Starting at 30 weeks gestation, Caldolor, and other NSAIDs, should be avoided by pregnant women as premature closure of the ductus arteriosus in the fetus may occur.
Masking Inflammation and Fever
The pharmacological activity of ibuprofen in reducing fever and inflammation may diminish the utility of these diagnostic signs in detecting complications of presumed noninfectious, painful conditions.
Caldolor must be diluted prior to use. Infusion of the drug product without dilution can cause hemolysis.
Anemia may occur in patients receiving NSAIDs, including ibuprofen. This may be due to fluid retention, occult or gross GI blood loss, or an incompletely described effect on erythropoiesis. In patients on long-term treatment with NSAIDs, including ibuprofen, check hemoglobin or hematocrit if they exhibit any signs or symptoms of anemia or blood loss.
NSAIDs inhibit platelet aggregation and have been shown to prolong bleeding time in some patients. Unlike aspirin, their effects on platelet function are less severe quantitatively, of shorter duration, and reversible. Carefully monitor patients who may be adversely affected by alterations in platelet function, such as those with coagulation disorders or patients receiving anticoagulants.
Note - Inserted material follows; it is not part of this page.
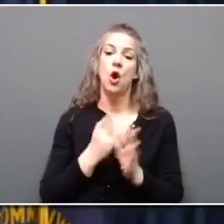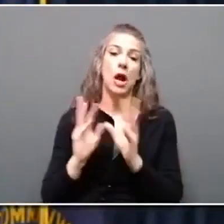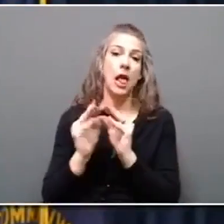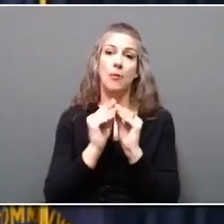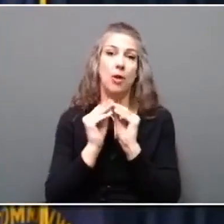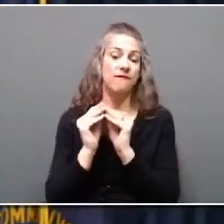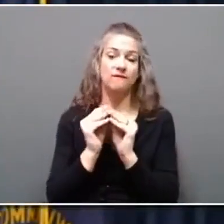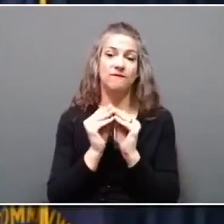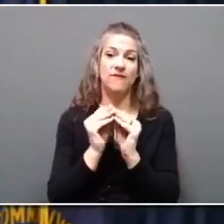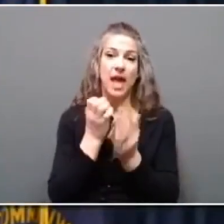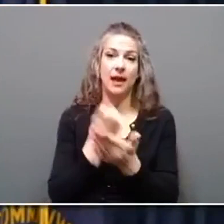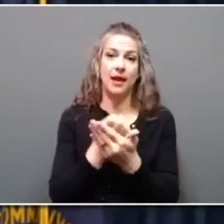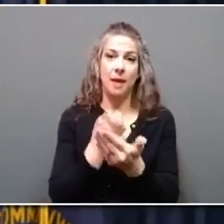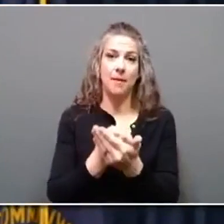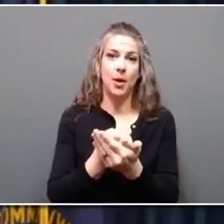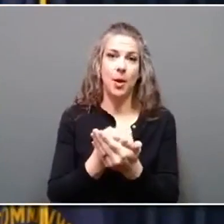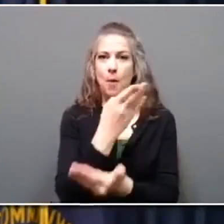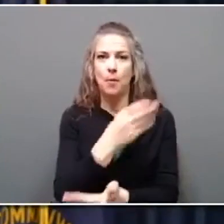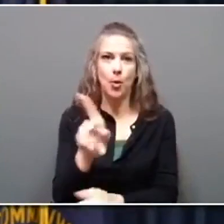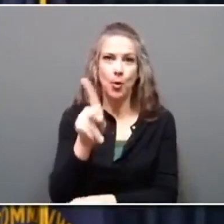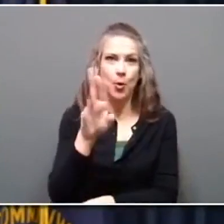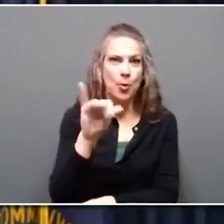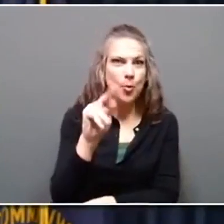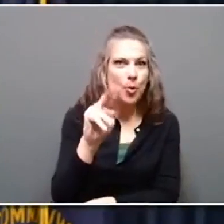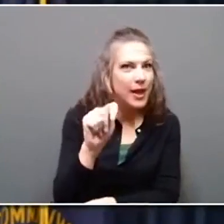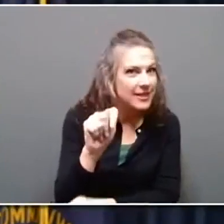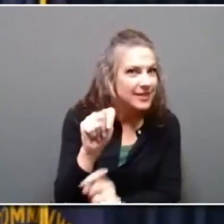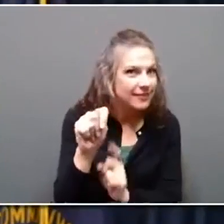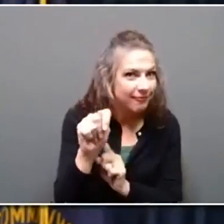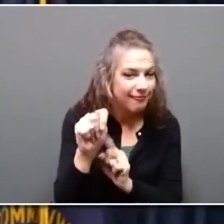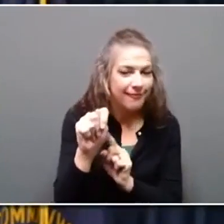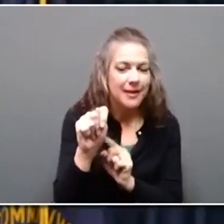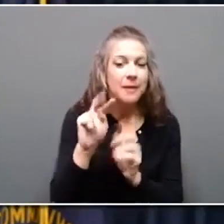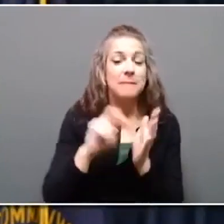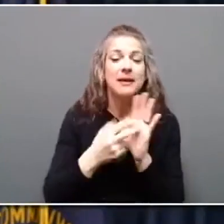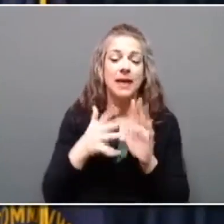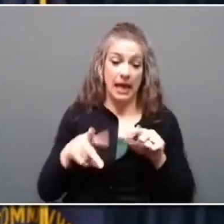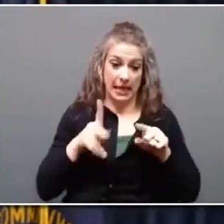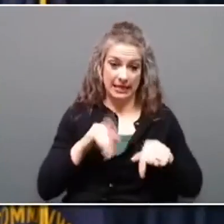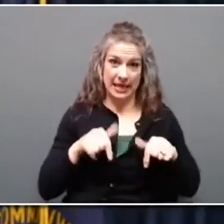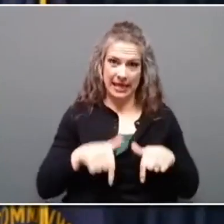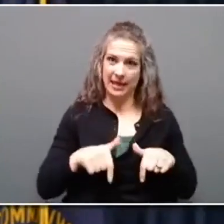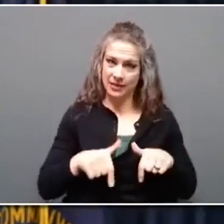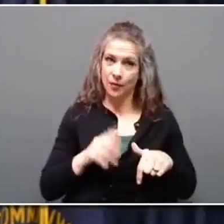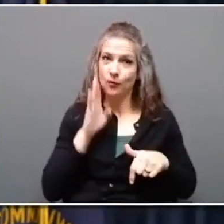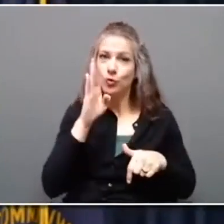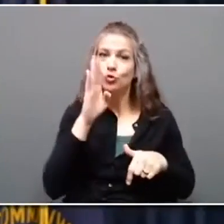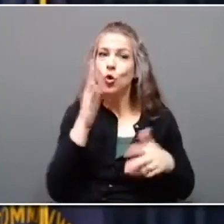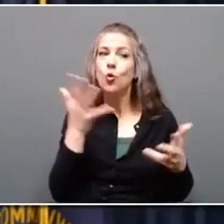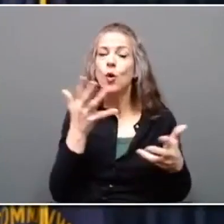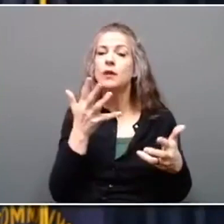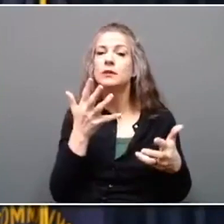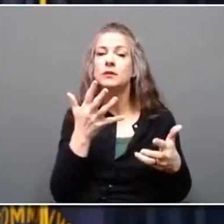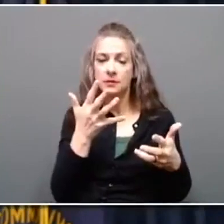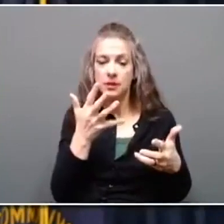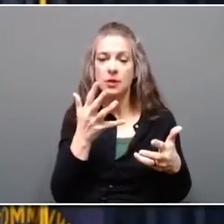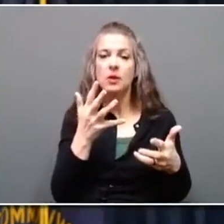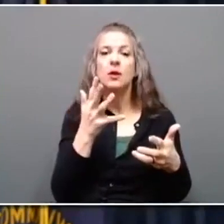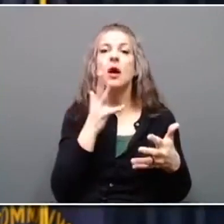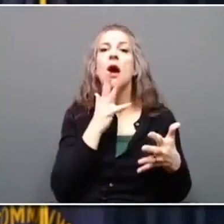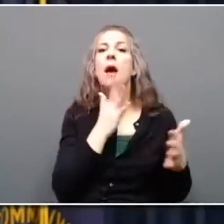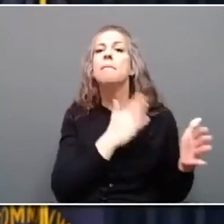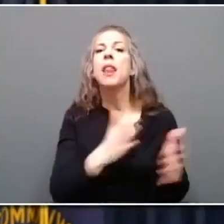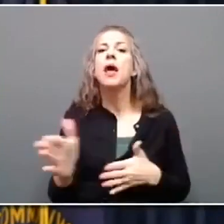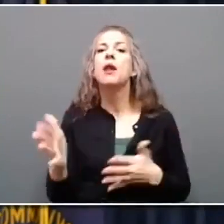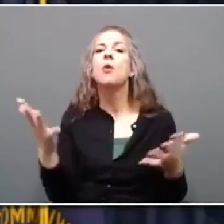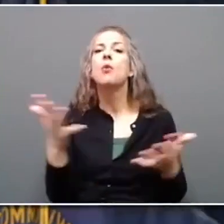It's clear that Kentucky's future is bright, and we're already looking towards the future. On Tuesday, we announced the Collaborative Blueprint, a plan created by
Patients with asthma may have aspirin-sensitive asthma. The use of aspirin in patients with aspirin-sensitive asthma has been associated with severe bronchospasm, which can be fatal. Since cross-reactivity between aspirin and NSAIDs has been reported in such aspirin-sensitive patients, including bronchospasm, Caldolor is contraindicated in patients with this form of aspirin sensitivity and should be used with caution in all patients with pre-existing asthma.
Blurred or diminished vision, scotomata, and changes in color vision have been reported with oral ibuprofen. Discontinue ibuprofen if a patient develops such complaints, and refer the patient for an ophthalmologic examination that includes central visual fields and color vision testing.
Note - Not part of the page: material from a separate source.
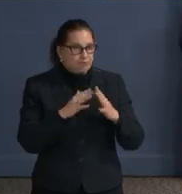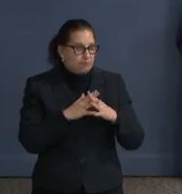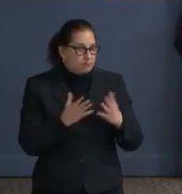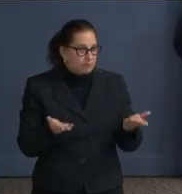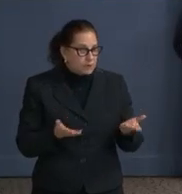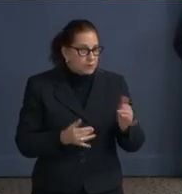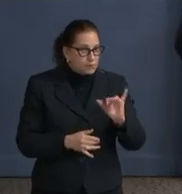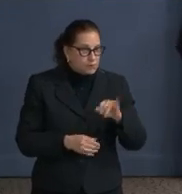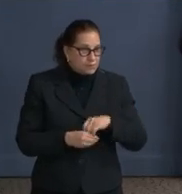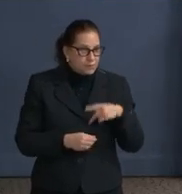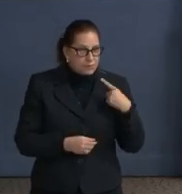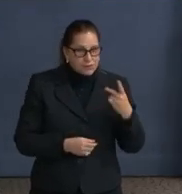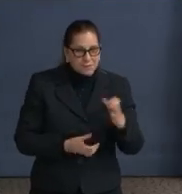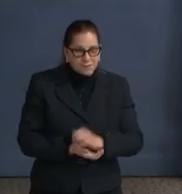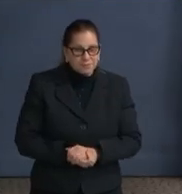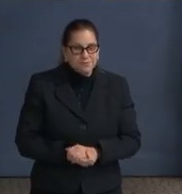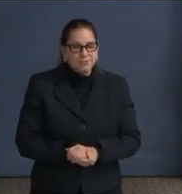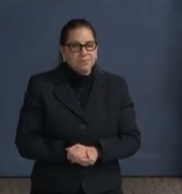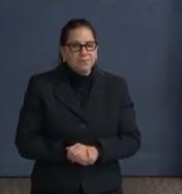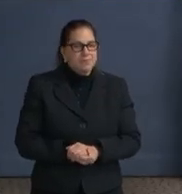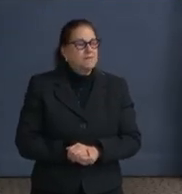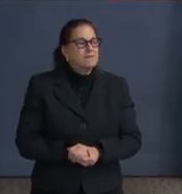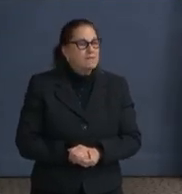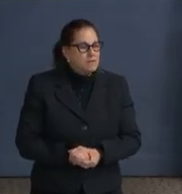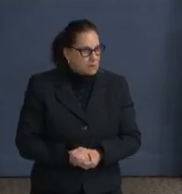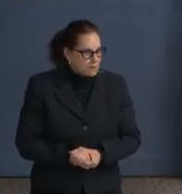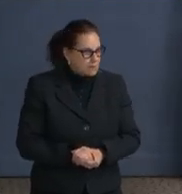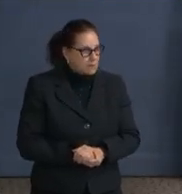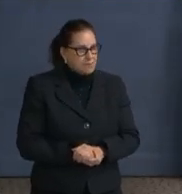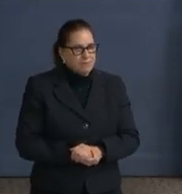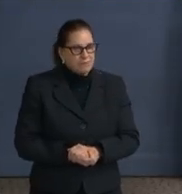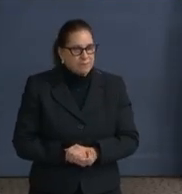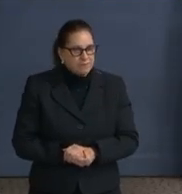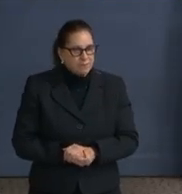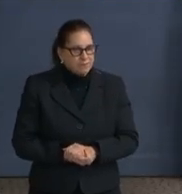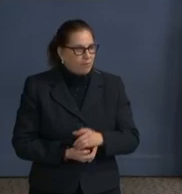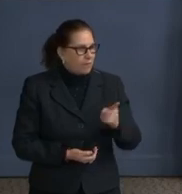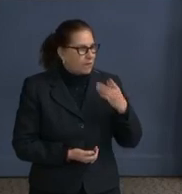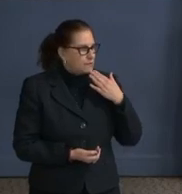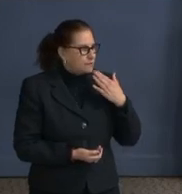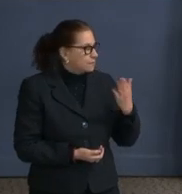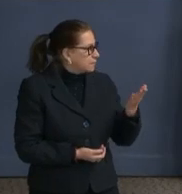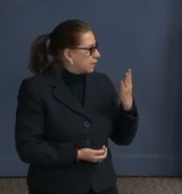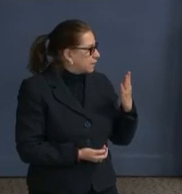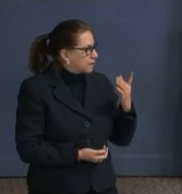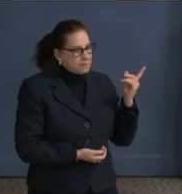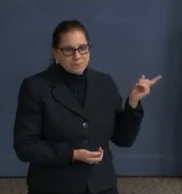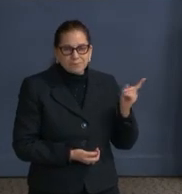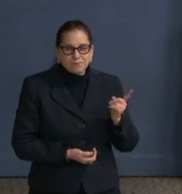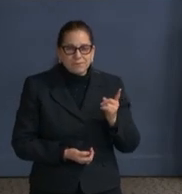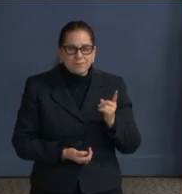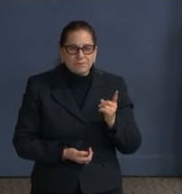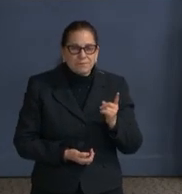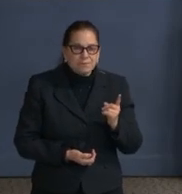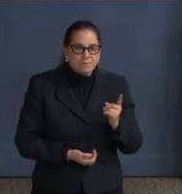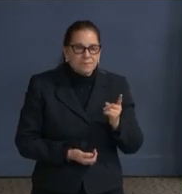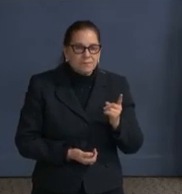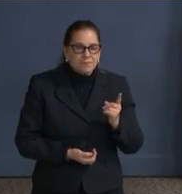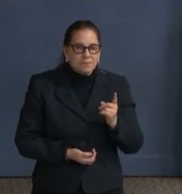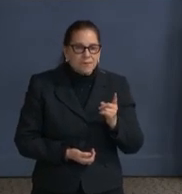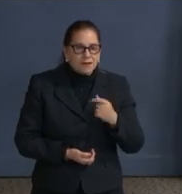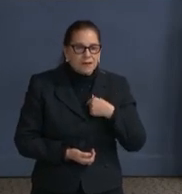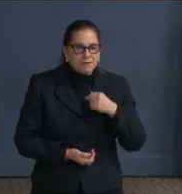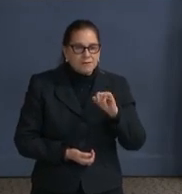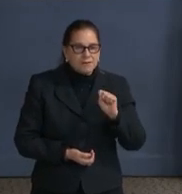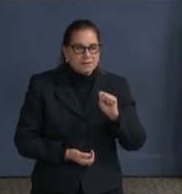Yes. Good morning, Mayor Bowser, Sierra Fox, reporter at Fox 5, D.C. There's an equity issue with the vaccine in Maryland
Aseptic meningitis with fever and coma has been observed in patients on oral ibuprofen therapy. Although it is probably more likely to occur in patients with systemic lupus erythematosus and related connective tissue diseases, it has been reported in patients who do not have underlying chronic disease. If signs or symptoms of meningitis develop in a patient on ibuprofen, give consideration to whether or not the signs or symptoms are related to ibuprofen therapy.
Because serious GI tract ulcerations and bleeding can occur without warning symptoms, physicians should monitor for signs or symptoms of GI bleeding.
Patients on long-term treatment with NSAIDs should have CBC and chemistry profiles checked periodically. If clinical signs and symptoms consistent with liver or renal disease develop, systemic manifestations occur (e.g., eosinophilia, rash), or abnormal liver tests persist or worsen, discontinue Caldolor.
HOW SUPPLIED/STORAGE AND HANDLING
Caldolor is available in the following strengths:
400 mg/4 mL (100 mg/mL)
Carton of 25 vials, NDC 66220-247-04
800 mg/8 mL (100 mg/mL)
Carton of 25 vials, NDC 66220-287-08
Store at controlled room temperature 20° to 25°C (68° to 77°F) [see USP].
The stopper in the Caldolor vial does not contain natural rubber latex, dry natural rubber, or blends of natural rubber.